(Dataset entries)
>> begin

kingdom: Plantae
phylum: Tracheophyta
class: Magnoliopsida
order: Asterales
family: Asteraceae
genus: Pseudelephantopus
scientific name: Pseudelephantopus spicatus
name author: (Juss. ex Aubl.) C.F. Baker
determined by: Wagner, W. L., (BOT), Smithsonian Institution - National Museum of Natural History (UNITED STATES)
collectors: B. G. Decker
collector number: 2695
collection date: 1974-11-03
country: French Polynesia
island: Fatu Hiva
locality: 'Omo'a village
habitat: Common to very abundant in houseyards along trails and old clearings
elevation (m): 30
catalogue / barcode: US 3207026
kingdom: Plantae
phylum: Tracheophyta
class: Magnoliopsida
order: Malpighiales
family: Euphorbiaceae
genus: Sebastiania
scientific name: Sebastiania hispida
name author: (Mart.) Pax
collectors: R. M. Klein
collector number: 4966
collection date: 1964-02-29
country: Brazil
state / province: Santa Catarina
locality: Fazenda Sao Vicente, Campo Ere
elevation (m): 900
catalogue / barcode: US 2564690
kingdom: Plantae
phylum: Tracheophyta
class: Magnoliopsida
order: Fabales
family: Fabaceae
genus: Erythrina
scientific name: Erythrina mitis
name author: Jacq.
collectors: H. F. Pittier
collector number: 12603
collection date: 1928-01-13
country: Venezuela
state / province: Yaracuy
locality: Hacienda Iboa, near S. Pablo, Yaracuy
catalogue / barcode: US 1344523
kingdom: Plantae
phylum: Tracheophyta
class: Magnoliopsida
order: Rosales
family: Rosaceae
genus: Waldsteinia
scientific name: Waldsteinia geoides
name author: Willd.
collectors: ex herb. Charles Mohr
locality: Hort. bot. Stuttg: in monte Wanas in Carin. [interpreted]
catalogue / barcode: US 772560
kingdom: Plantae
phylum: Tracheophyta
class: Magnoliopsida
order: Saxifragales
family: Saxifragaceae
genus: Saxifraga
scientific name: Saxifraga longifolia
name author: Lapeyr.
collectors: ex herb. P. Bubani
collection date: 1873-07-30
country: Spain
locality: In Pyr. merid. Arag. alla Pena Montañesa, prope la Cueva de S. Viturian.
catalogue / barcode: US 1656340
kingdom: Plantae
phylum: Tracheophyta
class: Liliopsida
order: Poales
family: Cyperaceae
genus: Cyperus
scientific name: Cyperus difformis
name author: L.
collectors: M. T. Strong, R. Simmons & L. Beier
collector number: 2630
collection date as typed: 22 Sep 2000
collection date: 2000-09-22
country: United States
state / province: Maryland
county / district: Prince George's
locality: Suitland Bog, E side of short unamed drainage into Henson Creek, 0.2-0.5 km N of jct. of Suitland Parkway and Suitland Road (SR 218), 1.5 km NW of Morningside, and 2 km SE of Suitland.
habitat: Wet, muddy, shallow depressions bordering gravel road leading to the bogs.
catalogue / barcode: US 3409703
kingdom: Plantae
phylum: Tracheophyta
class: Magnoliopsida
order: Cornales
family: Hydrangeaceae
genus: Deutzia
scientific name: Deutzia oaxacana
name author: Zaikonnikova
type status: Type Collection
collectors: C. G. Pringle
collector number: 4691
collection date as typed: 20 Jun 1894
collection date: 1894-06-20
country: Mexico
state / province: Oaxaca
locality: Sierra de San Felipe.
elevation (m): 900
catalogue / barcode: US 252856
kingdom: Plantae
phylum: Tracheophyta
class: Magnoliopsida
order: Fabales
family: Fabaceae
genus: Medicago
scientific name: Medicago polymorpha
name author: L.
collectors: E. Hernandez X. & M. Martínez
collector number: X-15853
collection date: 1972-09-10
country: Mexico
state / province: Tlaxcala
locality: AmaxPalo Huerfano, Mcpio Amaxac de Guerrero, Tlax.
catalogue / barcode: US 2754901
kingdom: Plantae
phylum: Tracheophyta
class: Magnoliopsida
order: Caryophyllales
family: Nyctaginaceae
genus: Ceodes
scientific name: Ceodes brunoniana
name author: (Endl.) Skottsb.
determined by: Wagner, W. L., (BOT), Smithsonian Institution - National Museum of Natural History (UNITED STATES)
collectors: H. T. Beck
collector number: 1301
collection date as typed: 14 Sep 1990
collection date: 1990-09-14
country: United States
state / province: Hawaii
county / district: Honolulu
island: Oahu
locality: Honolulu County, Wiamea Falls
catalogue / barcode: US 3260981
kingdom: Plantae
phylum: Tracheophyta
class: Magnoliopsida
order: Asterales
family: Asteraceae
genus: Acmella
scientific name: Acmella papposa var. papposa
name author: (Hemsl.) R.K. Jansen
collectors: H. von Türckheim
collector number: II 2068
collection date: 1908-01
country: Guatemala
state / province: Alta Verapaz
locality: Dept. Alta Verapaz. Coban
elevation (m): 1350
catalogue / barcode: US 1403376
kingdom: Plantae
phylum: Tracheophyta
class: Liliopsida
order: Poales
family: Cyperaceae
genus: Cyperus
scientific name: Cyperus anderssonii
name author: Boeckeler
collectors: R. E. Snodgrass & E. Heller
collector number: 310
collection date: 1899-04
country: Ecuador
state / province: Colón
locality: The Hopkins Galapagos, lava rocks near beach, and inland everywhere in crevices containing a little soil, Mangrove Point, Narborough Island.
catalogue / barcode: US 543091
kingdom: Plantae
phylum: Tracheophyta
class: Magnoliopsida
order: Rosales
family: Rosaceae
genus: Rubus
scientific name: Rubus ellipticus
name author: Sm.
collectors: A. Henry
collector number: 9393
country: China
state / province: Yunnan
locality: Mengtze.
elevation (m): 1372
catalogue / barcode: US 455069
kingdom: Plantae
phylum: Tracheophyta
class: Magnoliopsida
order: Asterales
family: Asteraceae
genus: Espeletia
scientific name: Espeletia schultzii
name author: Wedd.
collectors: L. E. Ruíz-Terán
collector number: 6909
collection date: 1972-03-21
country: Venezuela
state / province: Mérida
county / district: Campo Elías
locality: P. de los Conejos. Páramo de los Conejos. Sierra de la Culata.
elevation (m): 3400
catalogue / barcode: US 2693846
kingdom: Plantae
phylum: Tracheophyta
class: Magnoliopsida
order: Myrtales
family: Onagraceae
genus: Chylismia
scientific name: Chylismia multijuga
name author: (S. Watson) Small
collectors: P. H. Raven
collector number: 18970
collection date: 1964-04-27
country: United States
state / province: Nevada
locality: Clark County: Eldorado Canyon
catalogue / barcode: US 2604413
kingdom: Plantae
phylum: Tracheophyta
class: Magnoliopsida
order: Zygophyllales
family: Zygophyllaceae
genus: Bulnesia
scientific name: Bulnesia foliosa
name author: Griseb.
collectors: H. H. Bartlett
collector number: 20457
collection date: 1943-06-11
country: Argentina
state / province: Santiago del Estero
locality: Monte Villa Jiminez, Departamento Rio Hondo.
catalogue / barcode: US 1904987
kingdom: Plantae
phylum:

>> end

- [GIVEN PROBLEM]: Convert every line of the data above into a numbered list, one line per item, and omit any blank lines.

- [REPLY]:
1. kingdom: Plantae
2. phylum: Tracheophyta
3. class: Magnoliopsida
4. order: Asterales
5. family: Asteraceae
6. genus: Pseudelephantopus
7. scientific name: Pseudelephantopus spicatus
8. name author: (Juss. ex Aubl.) C.F. Baker
9. determined by: Wagner, W. L., (BOT), Smithsonian Institution - National Museum of Natural History (UNITED STATES)
10. collectors: B. G. Decker
11. collector number: 2695
12. collection date: 1974-11-03
13. country: French Polynesia
14. island: Fatu Hiva
15. locality: 'Omo'a village
16. habitat: Common to very abundant in houseyards along trails and old clearings
17. elevation (m): 30
18. catalogue / barcode: US 3207026
19. kingdom: Plantae
20. phylum: Tracheophyta
21. class: Magnoliopsida
22. order: Malpighiales
23. family: Euphorbiaceae
24. genus: Sebastiania
25. scientific name: Sebastiania hispida
26. name author: (Mart.) Pax
27. collectors: R. M. Klein
28. collector number: 4966
29. collection date: 1964-02-29
30. country: Brazil
31. state / province: Santa Catarina
32. locality: Fazenda Sao Vicente, Campo Ere
33. elevation (m): 900
34. catalogue / barcode: US 2564690
35. kingdom: Plantae
36. phylum: Tracheophyta
37. class: Magnoliopsida
38. order: Fabales
39. family: Fabaceae
40. genus: Erythrina
41. scientific name: Erythrina mitis
42. name author: Jacq.
43. collectors: H. F. Pittier
44. collector number: 12603
45. collection date: 1928-01-13
46. country: Venezuela
47. state / province: Yaracuy
48. locality: Hacienda Iboa, near S. Pablo, Yaracuy
49. catalogue / barcode: US 1344523
50. kingdom: Plantae
51. phylum: Tracheophyta
52. class: Magnoliopsida
53. order: Rosales
54. family: Rosaceae
55. genus: Waldsteinia
56. scientific name: Waldsteinia geoides
57. name author: Willd.
58. collectors: ex herb. Charles Mohr
59. locality: Hort. bot. Stuttg: in monte Wanas in Carin. [interpreted]
60. catalogue / barcode: US 772560
61. kingdom: Plantae
62. phylum: Tracheophyta
63. class: Magnoliopsida
64. order: Saxifragales
65. family: Saxifragaceae
66. genus: Saxifraga
67. scientific name: Saxifraga longifolia
68. name author: Lapeyr.
69. collectors: ex herb. P. Bubani
70. collection date: 1873-07-30
71. country: Spain
72. locality: In Pyr. merid. Arag. alla Pena Montañesa, prope la Cueva de S. Viturian.
73. catalogue / barcode: US 1656340
74. kingdom: Plantae
75. phylum: Tracheophyta
76. class: Liliopsida
77. order: Poales
78. family: Cyperaceae
79. genus: Cyperus
80. scientific name: Cyperus difformis
81. name author: L.
82. collectors: M. T. Strong, R. Simmons & L. Beier
83. collector number: 2630
84. collection date as typed: 22 Sep 2000
85. collection date: 2000-09-22
86. country: United States
87. state / province: Maryland
88. county / district: Prince George's
89. locality: Suitland Bog, E side of short unamed drainage into Henson Creek, 0.2-0.5 km N of jct. of Suitland Parkway and Suitland Road (SR 218), 1.5 km NW of Morningside, and 2 km SE of Suitland.
90. habitat: Wet, muddy, shallow depressions bordering gravel road leading to the bogs.
91. catalogue / barcode: US 3409703
92. kingdom: Plantae
93. phylum: Tracheophyta
94. class: Magnoliopsida
95. order: Cornales
96. family: Hydrangeaceae
97. genus: Deutzia
98. scientific name: Deutzia oaxacana
99. name author: Zaikonnikova
100. type status: Type Collection
101. collectors: C. G. Pringle
102. collector number: 4691
103. collection date as typed: 20 Jun 1894
104. collection date: 1894-06-20
105. country: Mexico
106. state / province: Oaxaca
107. locality: Sierra de San Felipe.
108. elevation (m): 900
109. catalogue / barcode: US 252856
110. kingdom: Plantae
111. phylum: Tracheophyta
112. class: Magnoliopsida
113. order: Fabales
114. family: Fabaceae
115. genus: Medicago
116. scientific name: Medicago polymorpha
117. name author: L.
118. collectors: E. Hernandez X. & M. Martínez
119. collector number: X-15853
120. collection date: 1972-09-10
121. country: Mexico
122. state / province: Tlaxcala
123. locality: AmaxPalo Huerfano, Mcpio Amaxac de Guerrero, Tlax.
124. catalogue / barcode: US 2754901
125. kingdom: Plantae
126. phylum: Tracheophyta
127. class: Magnoliopsida
128. order: Caryophyllales
129. family: Nyctaginaceae
130. genus: Ceodes
131. scientific name: Ceodes brunoniana
132. name author: (Endl.) Skottsb.
133. determined by: Wagner, W. L., (BOT), Smithsonian Institution - National Museum of Natural History (UNITED STATES)
134. collectors: H. T. Beck
135. collector number: 1301
136. collection date as typed: 14 Sep 1990
137. collection date: 1990-09-14
138. country: United States
139. state / province: Hawaii
140. county / district: Honolulu
141. island: Oahu
142. locality: Honolulu County, Wiamea Falls
143. catalogue / barcode: US 3260981
144. kingdom: Plantae
145. phylum: Tracheophyta
146. class: Magnoliopsida
147. order: Asterales
148. family: Asteraceae
149. genus: Acmella
150. scientific name: Acmella papposa var. papposa
151. name author: (Hemsl.) R.K. Jansen
152. collectors: H. von Türckheim
153. collector number: II 2068
154. collection date: 1908-01
155. country: Guatemala
156. state / province: Alta Verapaz
157. locality: Dept. Alta Verapaz. Coban
158. elevation (m): 1350
159. catalogue / barcode: US 1403376
160. kingdom: Plantae
161. phylum: Tracheophyta
162. class: Liliopsida
163. order: Poales
164. family: Cyperaceae
165. genus: Cyperus
166. scientific name: Cyperus anderssonii
167. name author: Boeckeler
168. collectors: R. E. Snodgrass & E. Heller
169. collector number: 310
170. collection date: 1899-04
171. country: Ecuador
172. state / province: Colón
173. locality: The Hopkins Galapagos, lava rocks near beach, and inland everywhere in crevices containing a little soil, Mangrove Point, Narborough Island.
174. catalogue / barcode: US 543091
175. kingdom: Plantae
176. phylum: Tracheophyta
177. class: Magnoliopsida
178. order: Rosales
179. family: Rosaceae
180. genus: Rubus
181. scientific name: Rubus ellipticus
182. name author: Sm.
183. collectors: A. Henry
184. collector number: 9393
185. country: China
186. state / province: Yunnan
187. locality: Mengtze.
188. elevation (m): 1372
189. catalogue / barcode: US 455069
190. kingdom: Plantae
191. phylum: Tracheophyta
192. class: Magnoliopsida
193. order: Asterales
194. family: Asteraceae
195. genus: Espeletia
196. scientific name: Espeletia schultzii
197. name author: Wedd.
198. collectors: L. E. Ruíz-Terán
199. collector number: 6909
200. collection date: 1972-03-21
201. country: Venezuela
202. state / province: Mérida
203. county / district: Campo Elías
204. locality: P. de los Conejos. Páramo de los Conejos. Sierra de la Culata.
205. elevation (m): 3400
206. catalogue / barcode: US 2693846
207. kingdom: Plantae
208. phylum: Tracheophyta
209. class: Magnoliopsida
210. order: Myrtales
211. family: Onagraceae
212. genus: Chylismia
213. scientific name: Chylismia multijuga
214. name author: (S. Watson) Small
215. collectors: P. H. Raven
216. collector number: 18970
217. collection date: 1964-04-27
218. country: United States
219. state / province: Nevada
220. locality: Clark County: Eldorado Canyon
221. catalogue / barcode: US 2604413
222. kingdom: Plantae
223. phylum: Tracheophyta
224. class: Magnoliopsida
225. order: Zygophyllales
226. family: Zygophyllaceae
227. genus: Bulnesia
228. scientific name: Bulnesia foliosa
229. name author: Griseb.
230. collectors: H. H. Bartlett
231. collector number: 20457
232. collection date: 1943-06-11
233. country: Argentina
234. state / province: Santiago del Estero
235. locality: Monte Villa Jiminez, Departamento Rio Hondo.
236. catalogue / barcode: US 1904987
237. kingdom: Plantae
238. phylum:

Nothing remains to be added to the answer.